→ Excerpt
..............................

Last night I slept well. When I woke up this morning, I heard that you had been taken away. At that moment, my heart had great peace because I knew you had already prepared for this moment long ago.

I haven’t been able to sleep tonight. I’m sure things are hard for you right now, too. So I’ll just accompany you in your sleeplessness. I want to tell you a few things in case you might see this.

I heard that they usually bring you back to your home when they search it. I subconsciously hoped to use that opportunity to see you for a moment, but they still haven’t come. I’m not going to wait any longer. I’m not afraid of them at all. On the contrary, I pity them. I hope you do, too.

..............................

→ Exercise objective
Reproduce the part of the letter that begins with the words "I haven’t been" and ends with "might see this.", word for word.

→ Given records
..............................

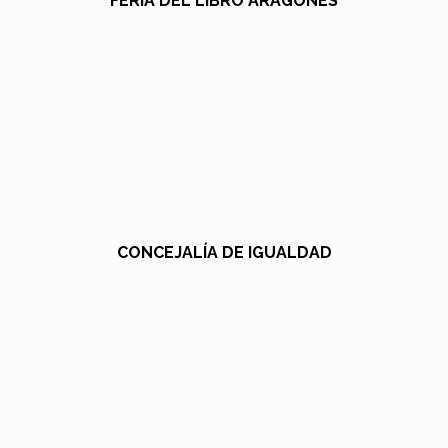
FERIA DEL LIBRO ARAGONÉS
CONCEJALÍA DE IGUALDAD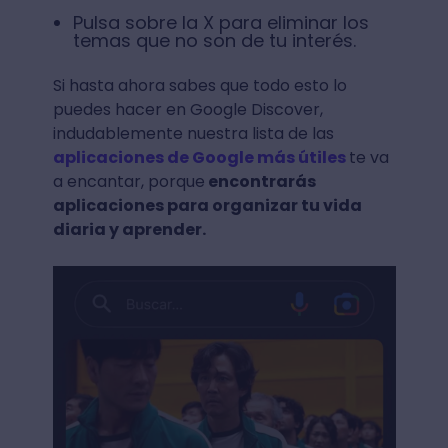
Pulsa sobre la X para eliminar los
temas que no son de tu interés.
Si hasta ahora sabes que todo esto lo
puedes hacer en Google Discover,
indudablemente nuestra lista de las
aplicaciones de Google más útiles
te va
a encantar, porque
encontrarás
aplicaciones para organizar tu vida
diaria y aprender.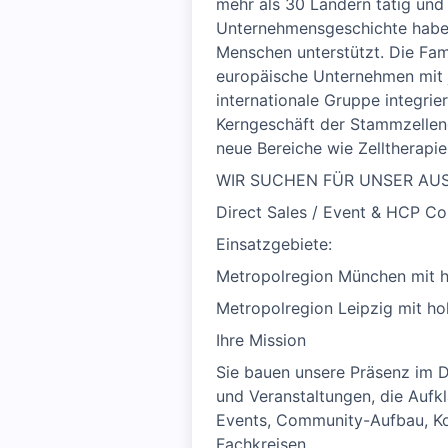
mehr als 30 Ländern tätig und
Unternehmensgeschichte haben 
Menschen unterstützt. Die Fam
europäische Unternehmen mit j
internationale Gruppe integrie
Kerngeschäft der Stammzellen
neue Bereiche wie Zelltherapi
WIR SUCHEN FÜR UNSER AUS
Direct Sales / Event & HCP Co
Einsatzgebiete:
Metropolregion München mit ho
Metropolregion Leipzig mit hoh
Ihre Mission
Sie bauen unsere Präsenz im D
und Veranstaltungen, die Aufkl
Events, Community-Aufbau, Ko
Fachkreisen.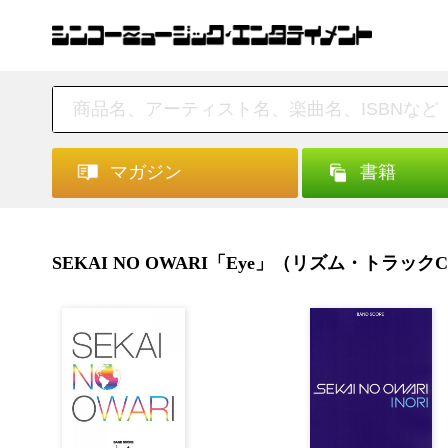
マガジン
書籍
SEKAI NO OWARI「Eye」（リズム・トラ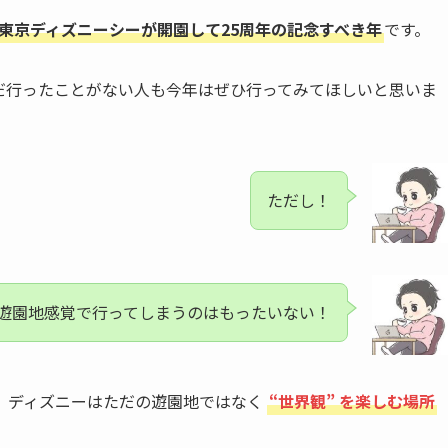
年は東京ディズニーシーが開園して25周年の記念すべき年
です。
だ行ったことがない人も今年はぜひ行ってみてほしいと思いま
ただし！
遊園地感覚で行ってしまうのはもったいない！
、ディズニーはただの遊園地ではなく
“世界観” を楽しむ場所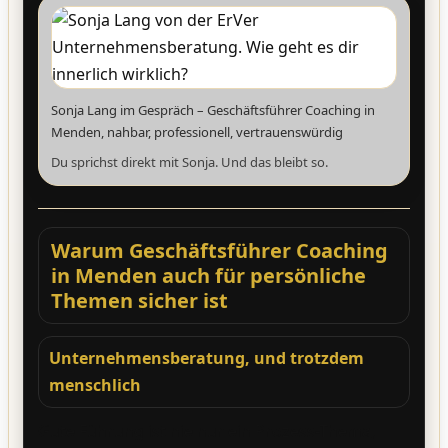
Sonja Lang im Gespräch – Geschäftsführer Coaching in
Menden, nahbar, professionell, vertrauenswürdig
Du sprichst direkt mit Sonja. Und das bleibt so.
Warum Geschäftsführer Coaching
in Menden auch für persönliche
Themen sicher ist
Unternehmensberatung, und trotzdem
menschlich
Gute Führung ist nie nur ein Prozess-Thema,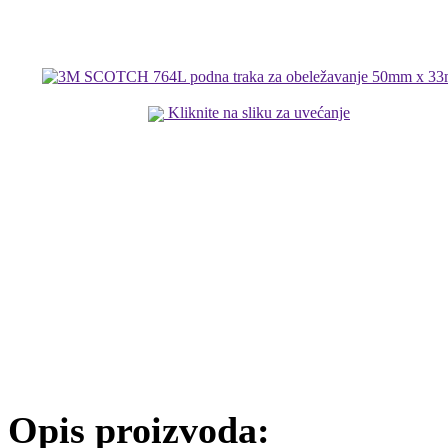
Kliknite na sliku za uvećanje
Opis proizvoda: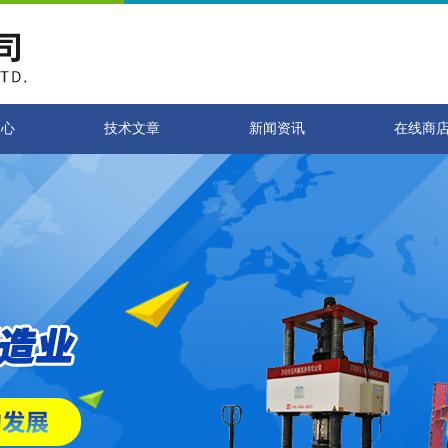
中心
技术文章
新闻资讯
在线商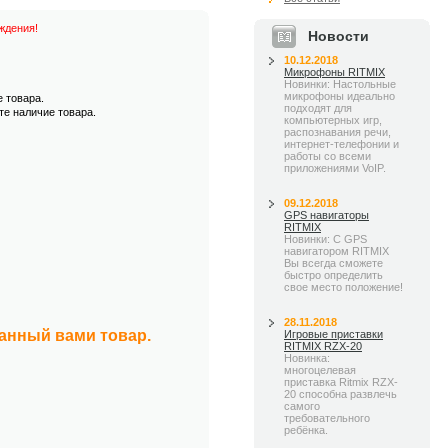
ждения!
Новости
10.12.2018
Микрофоны RITMIX
Новинки: Настольные
микрофоны идеально
е товара.
подходят для
те наличие товара.
компьютерных игр,
распознавания речи,
интернет-телефонии и
работы со всеми
приложениями VoIP.
09.12.2018
GPS навигаторы
RITMIX
Новинки: С GPS
навигатором RITMIX
Вы всегда сможете
быстро определить
свое место положение!
28.11.2018
занный вами товар.
Игровые приставки
RITMIX RZX-20
Новинка:
многоцелевая
приставка Ritmix RZX-
20 способна развлечь
самого
требовательного
ребёнка.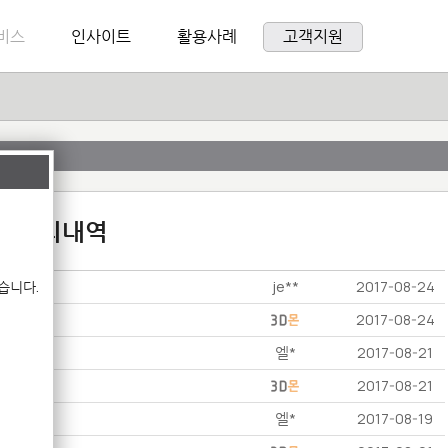
비스
인사이트
활용사례
고객지원
:1 문의내역
je**
습니다.
2017-08-24
2017-08-24
엘*
2017-08-21
2017-08-21
엘*
2017-08-19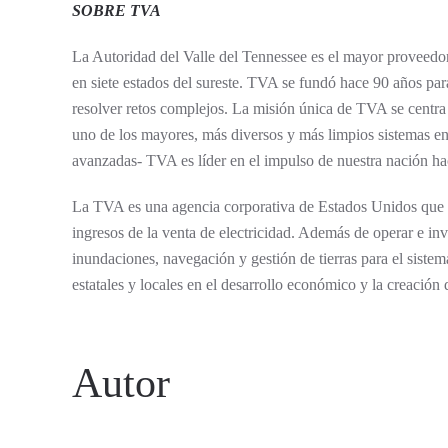
SOBRE TVA
La Autoridad del Valle del Tennessee es el mayor proveedor 
en siete estados del sureste. TVA se fundó hace 90 años para
resolver retos complejos. La misión única de TVA se centra
uno de los mayores, más diversos y más limpios sistemas ene
avanzadas- TVA es líder en el impulso de nuestra nación hac
La TVA es una agencia corporativa de Estados Unidos que no
ingresos de la venta de electricidad. Además de operar e inv
inundaciones, navegación y gestión de tierras para el sistem
estatales y locales en el desarrollo económico y la creació
Autor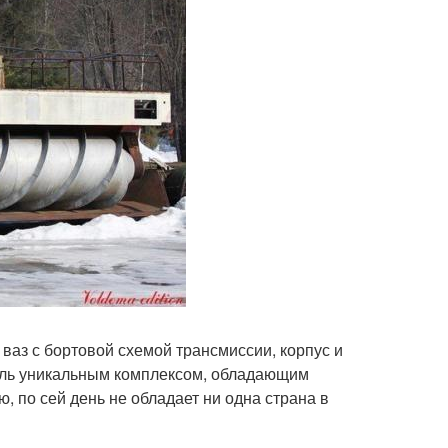
аз с бортовой схемой трансмиссии, корпус и
Столь уникальным комплексом, обладающим
, по сей день не обладает ни одна страна в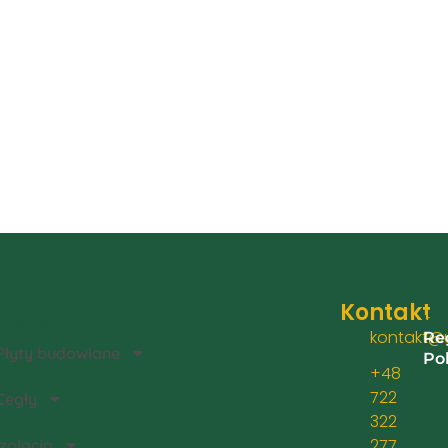
Kontakt
egorie
Inf
kontakt@u
Re
Płyty budowlane
Po
+48
Zwr
722
Cegły
322
277
Izolacja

..............................

→ Answer to this exercise
I haven’t been able to sleep tonight. I’m sure things are hard for you right now, too. So I’ll just accompany you in your sleeplessness. I want to tell you a few things in case you might see this.